Pandemic disruptions caused significant learning loss
A recently published study by McKinsey & Company reveals that after a year in remote and hybrid learning, students in the United States have fallen behind significantly. Assessment tests showed the biggest loss is in math, averaging 5 months behind, and English following at 4 months behind.
Keeping in mind that this is an average across the whole country, there are many school districts and populations that have actually seen far greater losses in learning. These studies also showed that Black and Hispanic students ended the 2020/2021 school year 6 months behind.
If you have a school-age child, you know that academic loss isn’t the only harm our students have suffered during the pandemic. Thirty-five percent of 16,370 parents surveyed across every state in America said they were “very or extremely concerned” about their child’s mental health. Roughly 80 percent of parents had “some level of concern” about their child’s mental health or social and emotional health and development since the pandemic began.

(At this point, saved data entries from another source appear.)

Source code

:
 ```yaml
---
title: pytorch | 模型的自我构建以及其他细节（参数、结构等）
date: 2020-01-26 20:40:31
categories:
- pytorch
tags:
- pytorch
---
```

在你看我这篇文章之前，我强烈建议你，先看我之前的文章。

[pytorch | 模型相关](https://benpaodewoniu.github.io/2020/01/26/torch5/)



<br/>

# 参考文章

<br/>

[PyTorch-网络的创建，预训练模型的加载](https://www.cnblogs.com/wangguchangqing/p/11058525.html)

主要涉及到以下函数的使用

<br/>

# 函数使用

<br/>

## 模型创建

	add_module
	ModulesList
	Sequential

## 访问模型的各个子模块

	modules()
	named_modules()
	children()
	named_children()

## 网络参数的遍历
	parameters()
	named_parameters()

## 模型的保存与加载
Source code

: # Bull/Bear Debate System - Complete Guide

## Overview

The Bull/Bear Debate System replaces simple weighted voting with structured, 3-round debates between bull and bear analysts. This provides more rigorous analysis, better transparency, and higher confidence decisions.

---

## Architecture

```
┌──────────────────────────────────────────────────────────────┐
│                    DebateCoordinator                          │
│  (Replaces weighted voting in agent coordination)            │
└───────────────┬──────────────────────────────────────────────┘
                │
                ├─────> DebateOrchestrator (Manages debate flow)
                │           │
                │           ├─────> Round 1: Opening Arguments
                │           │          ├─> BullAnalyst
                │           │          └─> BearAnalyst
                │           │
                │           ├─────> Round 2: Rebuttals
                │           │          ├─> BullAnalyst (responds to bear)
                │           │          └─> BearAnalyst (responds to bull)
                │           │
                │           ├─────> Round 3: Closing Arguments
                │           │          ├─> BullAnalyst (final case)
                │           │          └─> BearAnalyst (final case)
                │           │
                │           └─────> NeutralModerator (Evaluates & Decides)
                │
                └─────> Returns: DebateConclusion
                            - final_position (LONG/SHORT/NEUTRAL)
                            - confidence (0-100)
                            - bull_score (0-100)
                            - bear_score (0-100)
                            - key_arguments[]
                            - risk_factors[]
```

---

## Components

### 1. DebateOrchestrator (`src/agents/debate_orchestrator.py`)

Chronic absenteeism and a sharply increased dropout rate have contributed to the learning loss crisis. Further, the survey suggested that 17 percent of high school seniors who had previously planned on attending postsecondary school have now abandoned those plans. Most have joined or are planning to join the workforce, and many state that the cost of postsecondary education is the main reason.
While remedies are already in place in some areas, and programs and plans are being developed to help address learning loss, attendance, and the dropout rate, the cumulative effects of the pandemic can have a long-term impact on this generation of students.
What can parents do?
The McKinsey & Company research “suggests that parents underestimate the unfinished learning caused by the pandemic.” Forty percent of the parents surveyed thought their child was on track academically. More than half of parents “think their child is doing just fine.” Statistics from assessment tests tell a different story.
Parents who recognize their child’s dilemma, and are committed to doing something about it, are choosing a variety of remedies and innovations: tutoring, summer school, enrichment programs, homeschooling, district-sponsored “recovery programs”, hybrid models of in-person plus remote learning, homeschooling, learning hubs, and even holding their child back a year.
The case for tutoring
Though not the answer for every child, personalized one-on-one tutoring is one way parents are choosing to get their kids re-engaged, on-track, and academically successful. At TutorUp, all of our tutors are certified teachers with classroom experience. It’s not enough to have a tutor who is a subject matter expert if they don’t also have training and experience in how to assess, adapt, innovate, motivate, measure, and provide the individual and personalized instruction each child needs.
Following a chaotic year-and-a-half of a mixed bag of school experiences, teachers will not only have their hands full trying to reach each student at their level of ability, but they are all dealing with quarantine restrictions, an uptick in positive COVID-19 cases, and worry about their own health.
Will teachers – even the most well-meaning – be able to help their students in the classroom make up for all of the learning loss?
Tutoring is often a choice parents make as a reaction to finding out that their child is struggling in school, or possibly even failing a subject. As parents realize that even the most conscientious students are suffering learning loss through no fault of their own, they are choosing to enlist tutoring support to help bridge the gap.